# Comprehensive Portfolio Analysis (Schwab CSV Compatible)

This notebook is designed to be **scrupulous and comprehensive** while remaining practical. It focuses on Schwab CSV exports and adds optional enrichment with market data. It is built to be flexible about column names and to tolerate real-world CSV quirks.

**You will get:**
- Robust CSV ingestion for Schwab holdings and transactions
- Portfolio summary, allocation, concentration, and quality checks
- Performance and risk metrics (if price data is available)
- Optional enrichment with sector/industry metadata
- Rebalancing and risk contribution analysis
- Exportable outputs and figures

**Data you can use:**
- Schwab holdings CSV (Positions or Holdings export)
- Schwab transaction history CSV (if available)
- Local price history CSV (recommended if no API access)
- Optional API via `yfinance` (requires network access)

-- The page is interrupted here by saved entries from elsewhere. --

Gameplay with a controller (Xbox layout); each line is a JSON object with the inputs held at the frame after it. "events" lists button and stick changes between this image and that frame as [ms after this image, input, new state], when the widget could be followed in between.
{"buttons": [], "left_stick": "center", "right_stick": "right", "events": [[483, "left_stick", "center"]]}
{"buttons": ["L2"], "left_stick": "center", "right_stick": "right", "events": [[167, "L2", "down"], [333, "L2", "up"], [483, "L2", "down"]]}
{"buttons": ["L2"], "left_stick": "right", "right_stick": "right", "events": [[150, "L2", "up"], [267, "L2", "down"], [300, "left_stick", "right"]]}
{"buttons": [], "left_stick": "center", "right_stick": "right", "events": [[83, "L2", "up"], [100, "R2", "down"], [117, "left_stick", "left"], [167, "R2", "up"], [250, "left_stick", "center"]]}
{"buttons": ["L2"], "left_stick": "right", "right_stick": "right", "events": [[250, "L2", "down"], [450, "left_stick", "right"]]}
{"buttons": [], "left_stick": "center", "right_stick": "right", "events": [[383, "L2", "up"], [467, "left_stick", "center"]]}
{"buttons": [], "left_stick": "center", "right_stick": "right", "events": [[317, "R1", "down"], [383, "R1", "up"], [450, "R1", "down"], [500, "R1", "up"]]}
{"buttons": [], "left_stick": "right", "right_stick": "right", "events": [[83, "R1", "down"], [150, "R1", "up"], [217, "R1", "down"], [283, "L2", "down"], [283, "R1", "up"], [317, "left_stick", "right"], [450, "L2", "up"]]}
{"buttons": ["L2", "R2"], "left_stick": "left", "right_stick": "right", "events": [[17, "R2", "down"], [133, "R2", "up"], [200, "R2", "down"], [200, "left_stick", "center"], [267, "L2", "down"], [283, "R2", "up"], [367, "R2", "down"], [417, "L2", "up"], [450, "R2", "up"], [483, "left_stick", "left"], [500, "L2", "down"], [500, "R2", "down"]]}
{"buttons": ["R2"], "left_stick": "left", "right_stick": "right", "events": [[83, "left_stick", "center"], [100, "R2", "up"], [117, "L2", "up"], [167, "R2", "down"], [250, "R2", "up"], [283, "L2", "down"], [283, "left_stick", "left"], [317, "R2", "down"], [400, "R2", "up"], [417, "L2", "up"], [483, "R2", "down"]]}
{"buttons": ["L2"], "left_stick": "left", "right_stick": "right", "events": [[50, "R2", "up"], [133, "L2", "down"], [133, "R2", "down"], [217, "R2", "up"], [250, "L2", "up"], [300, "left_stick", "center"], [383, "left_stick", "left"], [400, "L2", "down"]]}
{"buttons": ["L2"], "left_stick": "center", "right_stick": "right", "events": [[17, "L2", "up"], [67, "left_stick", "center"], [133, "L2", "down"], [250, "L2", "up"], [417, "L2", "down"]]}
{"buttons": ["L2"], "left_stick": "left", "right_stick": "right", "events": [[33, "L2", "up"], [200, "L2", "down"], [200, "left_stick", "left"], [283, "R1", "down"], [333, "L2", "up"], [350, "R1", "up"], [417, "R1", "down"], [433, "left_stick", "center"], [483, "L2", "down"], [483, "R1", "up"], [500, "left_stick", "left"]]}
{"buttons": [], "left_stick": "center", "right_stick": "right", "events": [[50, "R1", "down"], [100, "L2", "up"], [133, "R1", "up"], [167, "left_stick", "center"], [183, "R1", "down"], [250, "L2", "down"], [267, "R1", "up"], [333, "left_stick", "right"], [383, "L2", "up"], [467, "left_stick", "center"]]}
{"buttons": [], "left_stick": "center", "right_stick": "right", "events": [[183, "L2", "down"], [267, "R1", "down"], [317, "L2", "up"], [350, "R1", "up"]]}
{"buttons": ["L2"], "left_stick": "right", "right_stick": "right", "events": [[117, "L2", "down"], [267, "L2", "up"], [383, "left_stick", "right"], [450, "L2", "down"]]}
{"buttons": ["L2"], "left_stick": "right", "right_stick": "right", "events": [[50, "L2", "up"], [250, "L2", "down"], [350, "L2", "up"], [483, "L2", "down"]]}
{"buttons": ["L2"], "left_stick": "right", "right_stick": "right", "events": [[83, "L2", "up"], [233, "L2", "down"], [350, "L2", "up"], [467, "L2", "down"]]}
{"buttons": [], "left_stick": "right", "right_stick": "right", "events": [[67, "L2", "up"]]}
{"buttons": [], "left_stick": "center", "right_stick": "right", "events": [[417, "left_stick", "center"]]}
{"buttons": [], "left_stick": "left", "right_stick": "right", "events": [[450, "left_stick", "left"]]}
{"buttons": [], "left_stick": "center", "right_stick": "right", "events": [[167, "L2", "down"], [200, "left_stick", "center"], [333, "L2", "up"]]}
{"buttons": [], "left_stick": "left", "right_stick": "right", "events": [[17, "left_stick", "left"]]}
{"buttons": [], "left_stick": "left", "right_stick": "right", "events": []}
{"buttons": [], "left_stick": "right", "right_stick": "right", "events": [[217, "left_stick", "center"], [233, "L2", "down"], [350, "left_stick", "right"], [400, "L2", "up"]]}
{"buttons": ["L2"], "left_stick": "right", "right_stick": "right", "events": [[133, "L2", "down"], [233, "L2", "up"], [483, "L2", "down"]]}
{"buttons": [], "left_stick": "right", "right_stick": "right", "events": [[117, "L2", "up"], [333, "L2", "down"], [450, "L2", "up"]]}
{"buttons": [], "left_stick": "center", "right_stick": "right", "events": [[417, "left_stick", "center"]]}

If you have different export formats, update the column mapping in the normalization utilities below.


## 0) Environment setup

This notebook uses common analytics libraries. If a library is missing, install it in your environment.

Recommended: `pandas`, `numpy`, `matplotlib`, `seaborn`, `scipy`, `statsmodels`, `yfinance` (optional).


In [None]:
# Optional install commands (uncomment if needed)
# !pip install pandas numpy matplotlib seaborn scipy statsmodels yfinance

import os
from pathlib import Path
import numpy as np
import pandas as pd
import matplotlib.pyplot as plt
import seaborn as sns
from datetime import datetime

sns.set_theme(style="whitegrid")
pd.set_option("display.max_columns", 200)
pd.set_option("display.width", 200)

BASE_DIR = Path.cwd()
DATA_DIR = BASE_DIR / "data"
OUTPUT_DIR = BASE_DIR / "outputs"
CACHE_DIR = BASE_DIR / "cache"

DATA_DIR.mkdir(exist_ok=True)
OUTPUT_DIR.mkdir(exist_ok=True)
CACHE_DIR.mkdir(exist_ok=True)


## 1) Configuration

Update paths and options as needed.
- `holdings_csv`: Schwab positions/holdings export
- `transactions_csv`: Schwab transaction history export
- `prices_csv`: local price history with columns `date`, `symbol`, `adj_close` (or `close`)
- `benchmark_symbol`: used for beta and relative performance

Tip: Keep data in the `data/` folder for convenience.


In [None]:
CONFIG = {
    "holdings_csv": DATA_DIR / "schwab_holdings.csv",
    "transactions_csv": DATA_DIR / "schwab_transactions.csv",
    "prices_csv": DATA_DIR / "prices.csv",
    "benchmark_symbol": "SPY",
    "analysis_currency": "USD",
    "risk_free_rate_annual": 0.03,
    "use_yfinance": False,
    "yfinance_period": "5y",
    "yfinance_interval": "1d",
}

CONFIG


## 2) Utilities: normalization and parsing

Schwab CSV exports can vary in column headers and formatting. The utilities below aim to normalize them into a consistent schema.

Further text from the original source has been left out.